More on the Caesarean section case:

Reader Fred Larsen writes:

Just thought that I would toss my two cents worth into the ring about the lady who is being charged for not submitting to a c/section to save the life of one of her twins. I am a board certified Ob/Gyn . . . (though now I only do infertility). I’ve delivered hundreds of babies. First a few thoughts:

1) I have been faced with this very situation. I had a lady who was at full term who was in labor. Her baby’s heart tracing was concerning for fetal distress, with indications that the baby was not receiving enough oxygen. I told the patient that I was concerned about the tracing and that if it didn’t improve, I would recommend a c-section. She told me that she would not consent to one, even if it meant watching her baby die on the monitors. I was taken aback, as you might imagine. Thankfully, the baby’s tracing improved, but I was still facing the possibility of it occurring again. Well, I tell you. I wasn’t going to go down alone on this one. I called the chief of Ob/Gyn and made him come put a note on the chart, I called the hospital lawyer and made them come in and put a note on the chart and I made the patient sign something saying that she understood…

On the one hand, I certainly couldn’t force her to go through surgery as I would be open to charges of assault/battery, etc. On the other, I have a responsibility to both patients, the baby and the mother. It’s an impossible situation to be in. You really can’t win, as the physician facing this. Thankfully, this story ended well, but it might not have.

2) In reading accounts of this case, it seems that she went to at least 2 and possibly three hospitals, all of which recommended admission and delivery. I do understand that we are not perfect at being able to predict fetal / intrauterine distress, but if they’re talking about slow heart rates, particularly prolonged ones, it’s not subtle or rocket science.

3) The one problem I see with your hypothetical “people would hesitate to find a woman guilty of murder when she aborts a child at gestational age 9 months because carrying the child (or having a caesarean) would cause her to, say, be permanently paralyzed, or would involve even a 25% chance of her dying” is this. Regardless of route of delivery, at 9 months the baby has to be delivered. If an abortion were performed (KCl into the heart, followed by induction of delivery), the fact remains that the ramins of the baby would need to be delivered. This would involve induction of labor and vaginal delivery of a large (full term “fetus”).

I cannot think of a single instance in which an abortion at 9 months would result in less risk to the mother than delivery of the child.

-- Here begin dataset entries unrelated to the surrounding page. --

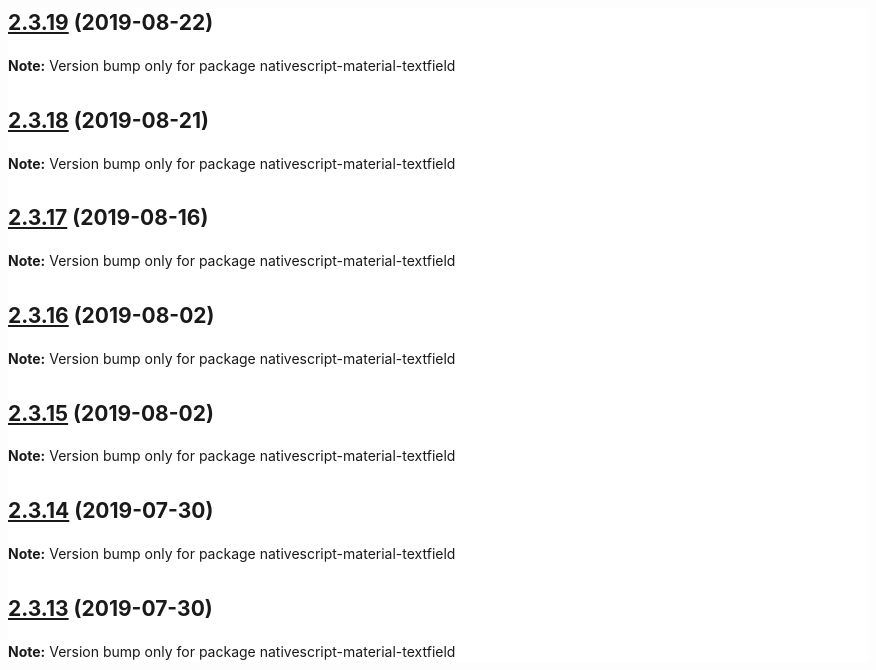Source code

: 


## [2.3.19](https://github.com/Akylas/nativescript-material-components/compare/v2.3.18...v2.3.19) (2019-08-22)

**Note:** Version bump only for package nativescript-material-textfield





## [2.3.18](https://github.com/Akylas/nativescript-material-components/compare/v2.3.17...v2.3.18) (2019-08-21)

**Note:** Version bump only for package nativescript-material-textfield





## [2.3.17](https://github.com/Akylas/nativescript-material-components/compare/v2.3.16...v2.3.17) (2019-08-16)

**Note:** Version bump only for package nativescript-material-textfield





## [2.3.16](https://github.com/Akylas/nativescript-material-components/compare/v2.3.15...v2.3.16) (2019-08-02)

**Note:** Version bump only for package nativescript-material-textfield





## [2.3.15](https://github.com/Akylas/nativescript-material-components/compare/v2.3.14...v2.3.15) (2019-08-02)

**Note:** Version bump only for package nativescript-material-textfield





## [2.3.14](https://github.com/Akylas/nativescript-material-components/compare/v2.3.13...v2.3.14) (2019-07-30)

**Note:** Version bump only for package nativescript-material-textfield





## [2.3.13](https://github.com/Akylas/nativescript-material-components/compare/v2.3.12...v2.3.13) (2019-07-30)

**Note:** Version bump only for package nativescript-material-textfield
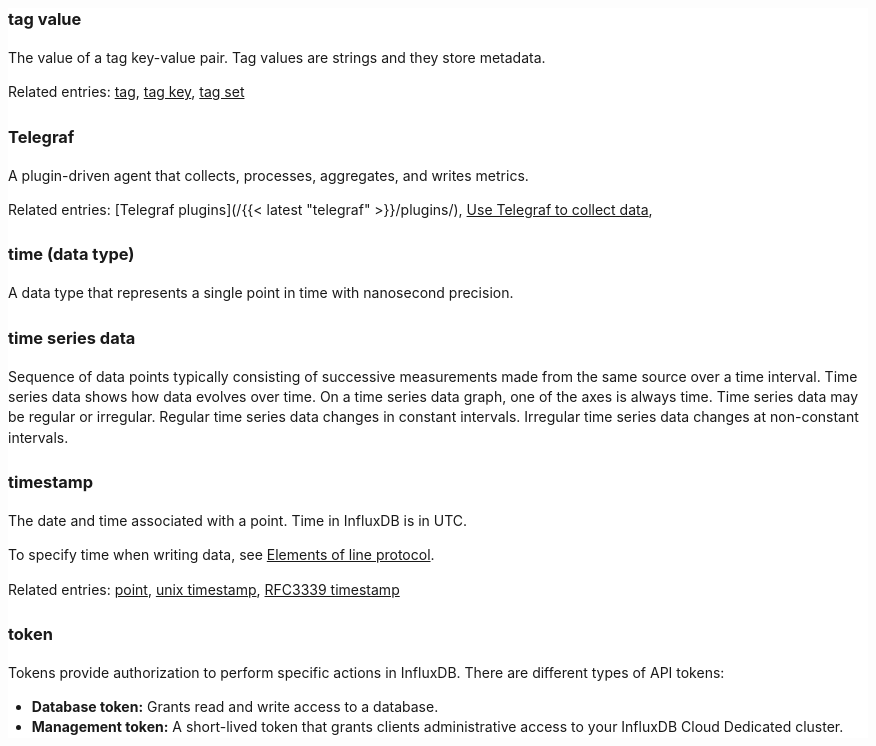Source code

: ### tag value

The value of a tag key-value pair.
Tag values are strings and they store metadata.

Related entries:
[tag](#tag),
[tag key](#tag-key),
[tag set](#tag-set)

### Telegraf

A plugin-driven agent that collects, processes, aggregates, and writes metrics.

Related entries:
[Telegraf plugins](/{{< latest "telegraf" >}}/plugins/),
[Use Telegraf to collect data](/influxdb/cloud-dedicated/write-data/telegraf/),

### time (data type)

A data type that represents a single point in time with nanosecond precision.

### time series data

Sequence of data points typically consisting of successive measurements made
from the same source over a time interval.
Time series data shows how data evolves over time.
On a time series data graph, one of the axes is always time.
Time series data may be regular or irregular.
Regular time series data changes in constant intervals.
Irregular time series data changes at non-constant intervals.

### timestamp

The date and time associated with a point.
Time in InfluxDB is in UTC.

To specify time when writing data, see
[Elements of line protocol](/influxdb/cloud-dedicated/reference/syntax/line-protocol/#elements-of-line-protocol).

Related entries:
[point](#point),
[unix timestamp](#unix-timestamp),
[RFC3339 timestamp](#rfc3339-timestamp)

### token

Tokens provide authorization to perform specific actions in InfluxDB.
There are different types of API tokens:

- **Database token:** Grants read and write access to a database.
- **Management token:** A short-lived token that grants clients administrative
  access to your InfluxDB Cloud Dedicated cluster.
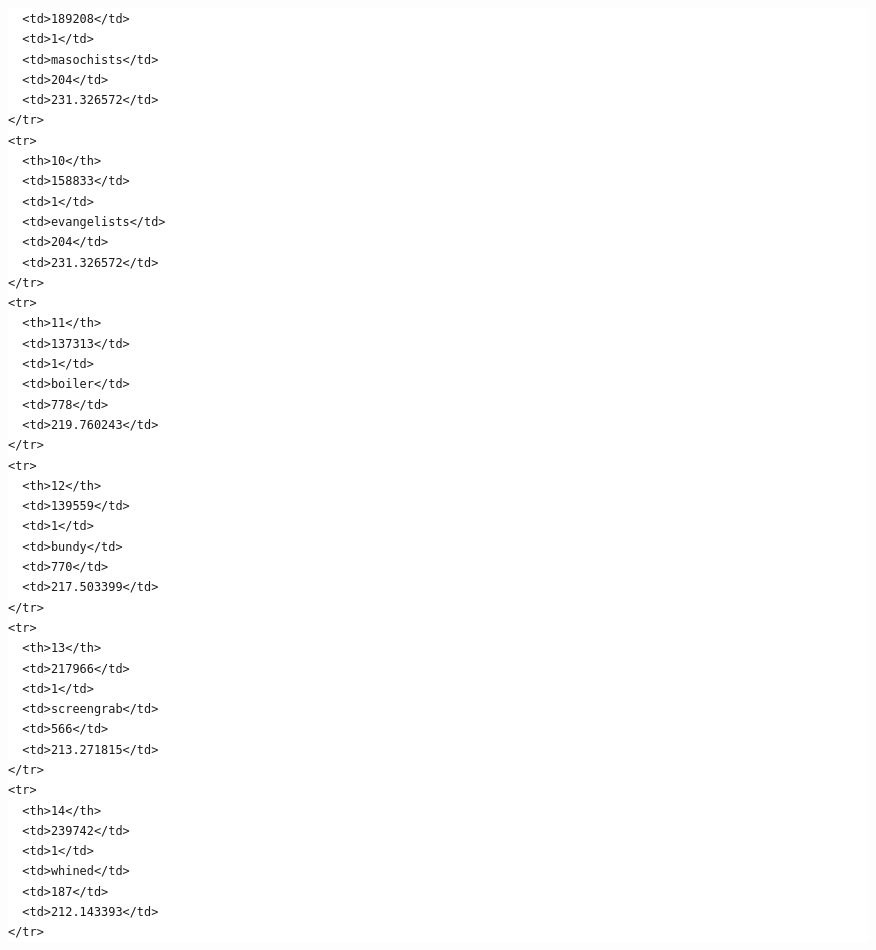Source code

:       <td>189208</td>
      <td>1</td>
      <td>masochists</td>
      <td>204</td>
      <td>231.326572</td>
    </tr>
    <tr>
      <th>10</th>
      <td>158833</td>
      <td>1</td>
      <td>evangelists</td>
      <td>204</td>
      <td>231.326572</td>
    </tr>
    <tr>
      <th>11</th>
      <td>137313</td>
      <td>1</td>
      <td>boiler</td>
      <td>778</td>
      <td>219.760243</td>
    </tr>
    <tr>
      <th>12</th>
      <td>139559</td>
      <td>1</td>
      <td>bundy</td>
      <td>770</td>
      <td>217.503399</td>
    </tr>
    <tr>
      <th>13</th>
      <td>217966</td>
      <td>1</td>
      <td>screengrab</td>
      <td>566</td>
      <td>213.271815</td>
    </tr>
    <tr>
      <th>14</th>
      <td>239742</td>
      <td>1</td>
      <td>whined</td>
      <td>187</td>
      <td>212.143393</td>
    </tr>
  </tbody>
</table>
</div>


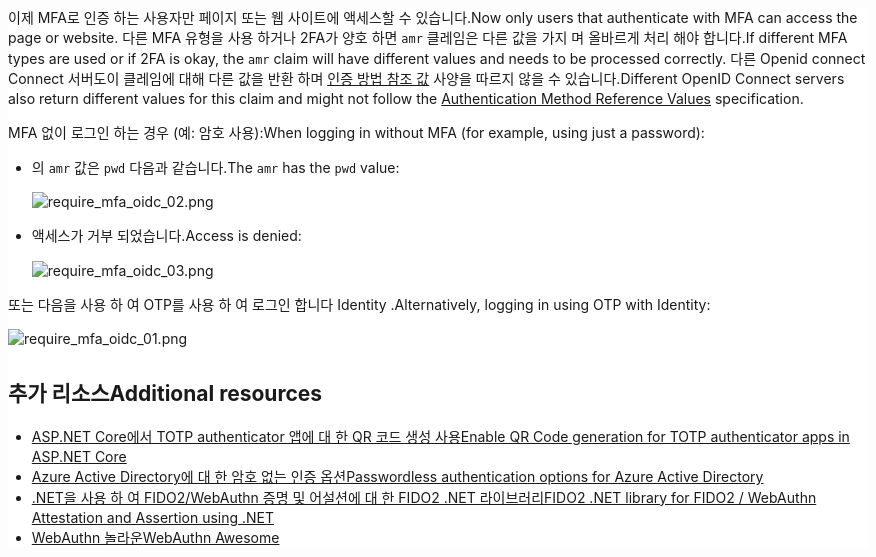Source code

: <span data-ttu-id="8d364-217">이제 MFA로 인증 하는 사용자만 페이지 또는 웹 사이트에 액세스할 수 있습니다.</span><span class="sxs-lookup"><span data-stu-id="8d364-217">Now only users that authenticate with MFA can access the page or website.</span></span> <span data-ttu-id="8d364-218">다른 MFA 유형을 사용 하거나 2FA가 양호 하면 `amr` 클레임은 다른 값을 가지 며 올바르게 처리 해야 합니다.</span><span class="sxs-lookup"><span data-stu-id="8d364-218">If different MFA types are used or if 2FA is okay, the `amr` claim will have different values and needs to be processed correctly.</span></span> <span data-ttu-id="8d364-219">다른 Openid connect Connect 서버도이 클레임에 대해 다른 값을 반환 하며 [인증 방법 참조 값](https://tools.ietf.org/html/draft-ietf-oauth-amr-values-08) 사양을 따르지 않을 수 있습니다.</span><span class="sxs-lookup"><span data-stu-id="8d364-219">Different OpenID Connect servers also return different values for this claim and might not follow the [Authentication Method Reference Values](https://tools.ietf.org/html/draft-ietf-oauth-amr-values-08) specification.</span></span>

<span data-ttu-id="8d364-220">MFA 없이 로그인 하는 경우 (예: 암호 사용):</span><span class="sxs-lookup"><span data-stu-id="8d364-220">When logging in without MFA (for example, using just a password):</span></span>

* <span data-ttu-id="8d364-221">의 `amr` 값은 `pwd` 다음과 같습니다.</span><span class="sxs-lookup"><span data-stu-id="8d364-221">The `amr` has the `pwd` value:</span></span>

    ![require_mfa_oidc_02.png](mfa/_static/require_mfa_oidc_02.png)

* <span data-ttu-id="8d364-223">액세스가 거부 되었습니다.</span><span class="sxs-lookup"><span data-stu-id="8d364-223">Access is denied:</span></span>

    ![require_mfa_oidc_03.png](mfa/_static/require_mfa_oidc_03.png)

<span data-ttu-id="8d364-225">또는 다음을 사용 하 여 OTP를 사용 하 여 로그인 합니다 Identity .</span><span class="sxs-lookup"><span data-stu-id="8d364-225">Alternatively, logging in using OTP with Identity:</span></span>

![require_mfa_oidc_01.png](mfa/_static/require_mfa_oidc_01.png)

## <a name="additional-resources"></a><span data-ttu-id="8d364-227">추가 리소스</span><span class="sxs-lookup"><span data-stu-id="8d364-227">Additional resources</span></span>

* [<span data-ttu-id="8d364-228">ASP.NET Core에서 TOTP authenticator 앱에 대 한 QR 코드 생성 사용</span><span class="sxs-lookup"><span data-stu-id="8d364-228">Enable QR Code generation for TOTP authenticator apps in ASP.NET Core</span></span>](xref:security/authentication/identity-enable-qrcodes)
* [<span data-ttu-id="8d364-229">Azure Active Directory에 대 한 암호 없는 인증 옵션</span><span class="sxs-lookup"><span data-stu-id="8d364-229">Passwordless authentication options for Azure Active Directory</span></span>](/azure/active-directory/authentication/concept-authentication-passwordless)
* [<span data-ttu-id="8d364-230">.NET을 사용 하 여 FIDO2/WebAuthn 증명 및 어설션에 대 한 FIDO2 .NET 라이브러리</span><span class="sxs-lookup"><span data-stu-id="8d364-230">FIDO2 .NET library for FIDO2 / WebAuthn Attestation and Assertion using .NET</span></span>](https://github.com/abergs/fido2-net-lib)
* [<span data-ttu-id="8d364-231">WebAuthn 놀라운</span><span class="sxs-lookup"><span data-stu-id="8d364-231">WebAuthn Awesome</span></span>](https://github.com/herrjemand/awesome-webauthn)
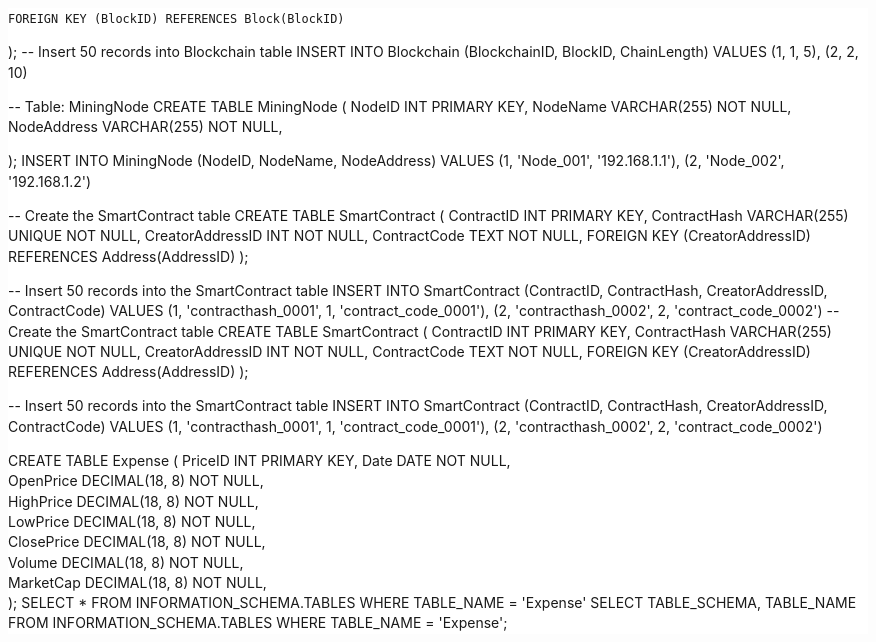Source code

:     FOREIGN KEY (BlockID) REFERENCES Block(BlockID)
);
-- Insert 50 records into Blockchain table
INSERT INTO Blockchain (BlockchainID, BlockID, ChainLength) 
VALUES
(1, 1, 5),
(2, 2, 10)

-- Table: MiningNode
CREATE TABLE MiningNode (
    NodeID INT PRIMARY KEY,
    NodeName VARCHAR(255) NOT NULL,
    NodeAddress VARCHAR(255) NOT NULL,
    
);
INSERT INTO MiningNode (NodeID, NodeName, NodeAddress) 
VALUES
(1, 'Node_001', '192.168.1.1'),
(2, 'Node_002', '192.168.1.2')

-- Create the SmartContract table
CREATE TABLE SmartContract (
    ContractID INT PRIMARY KEY,
    ContractHash VARCHAR(255) UNIQUE NOT NULL,
    CreatorAddressID INT NOT NULL,
    ContractCode TEXT NOT NULL,
    FOREIGN KEY (CreatorAddressID) REFERENCES Address(AddressID)
);

-- Insert 50 records into the SmartContract table
INSERT INTO SmartContract (ContractID, ContractHash, CreatorAddressID, ContractCode) 
VALUES
(1, 'contracthash_0001', 1, 'contract_code_0001'),
(2, 'contracthash_0002', 2, 'contract_code_0002')
-- Create the SmartContract table
CREATE TABLE SmartContract (
    ContractID INT PRIMARY KEY,
    ContractHash VARCHAR(255) UNIQUE NOT NULL,
    CreatorAddressID INT NOT NULL,
    ContractCode TEXT NOT NULL,
    FOREIGN KEY (CreatorAddressID) REFERENCES Address(AddressID)
);

-- Insert 50 records into the SmartContract table
INSERT INTO SmartContract (ContractID, ContractHash, CreatorAddressID, ContractCode) 
VALUES
(1, 'contracthash_0001', 1, 'contract_code_0001'),
(2, 'contracthash_0002', 2, 'contract_code_0002')

CREATE TABLE Expense (
    PriceID INT PRIMARY KEY,
    Date DATE NOT NULL,                          
    OpenPrice DECIMAL(18, 8) NOT NULL,            
    HighPrice DECIMAL(18, 8) NOT NULL,            
    LowPrice DECIMAL(18, 8) NOT NULL,             
    ClosePrice DECIMAL(18, 8) NOT NULL,           
    Volume DECIMAL(18, 8) NOT NULL,               
    MarketCap DECIMAL(18, 8) NOT NULL,            
);
	SELECT * 
	FROM INFORMATION_SCHEMA.TABLES
	WHERE TABLE_NAME = 'Expense'
	SELECT TABLE_SCHEMA, TABLE_NAME
	FROM INFORMATION_SCHEMA.TABLES
	WHERE TABLE_NAME = 'Expense';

I guess the only thing that I could even imagine would be one in which it was deemed that a c/section would be too risky and the labor is induced and during the labor process, fetal distress ensues and surgical intervention is not undertaken (allowing the baby to die). Otherwise, the hemodynamic changes that occur after c section or vaginal delivery with delivery of the placenta, all occur after the delivery of a dead baby too.

[Moreover,] it would be rare that someone would be unable to withstand a cesarean delivery yet able to undergo vaginal delivery. In the circumstances in which a c-section might result in death to the mother, it is a near certainty that a vaginal delivery would also result in significant risk of death as well. Granted, risks of death are higher with c section, blood loss is generally higher and so forth, but with modern obstetrical anesthesia, intensive care capabilities and high quality obstetrical care (particularly doing a c section as a scheduled procedure, not at the end of a long and failed labor), the magnitude of the difference in risks would be small.

Naturally, this does not remotely resolve the legal issues that my original post alluded to; but I thought it might provide a helpful perspective.